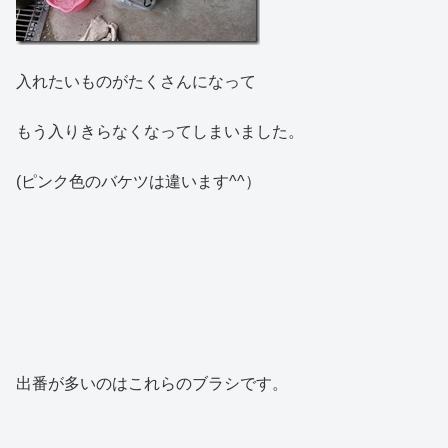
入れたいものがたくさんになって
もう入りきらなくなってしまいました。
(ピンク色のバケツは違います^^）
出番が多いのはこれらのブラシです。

---

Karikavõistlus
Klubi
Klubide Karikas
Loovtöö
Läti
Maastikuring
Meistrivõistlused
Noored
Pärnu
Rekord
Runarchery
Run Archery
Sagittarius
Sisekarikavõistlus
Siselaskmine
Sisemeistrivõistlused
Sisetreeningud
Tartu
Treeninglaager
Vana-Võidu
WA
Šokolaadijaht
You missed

= Description of the task =
Look back at the entries above and repeat, unchanged, every line from the line holding "入れたいものがたくさんになって" through the line holding "出番が多いのはこれらのブラシです。".

= Exercise response =
入れたいものがたくさんになって
もう入りきらなくなってしまいました。
(ピンク色のバケツは違います^^）
出番が多いのはこれらのブラシです。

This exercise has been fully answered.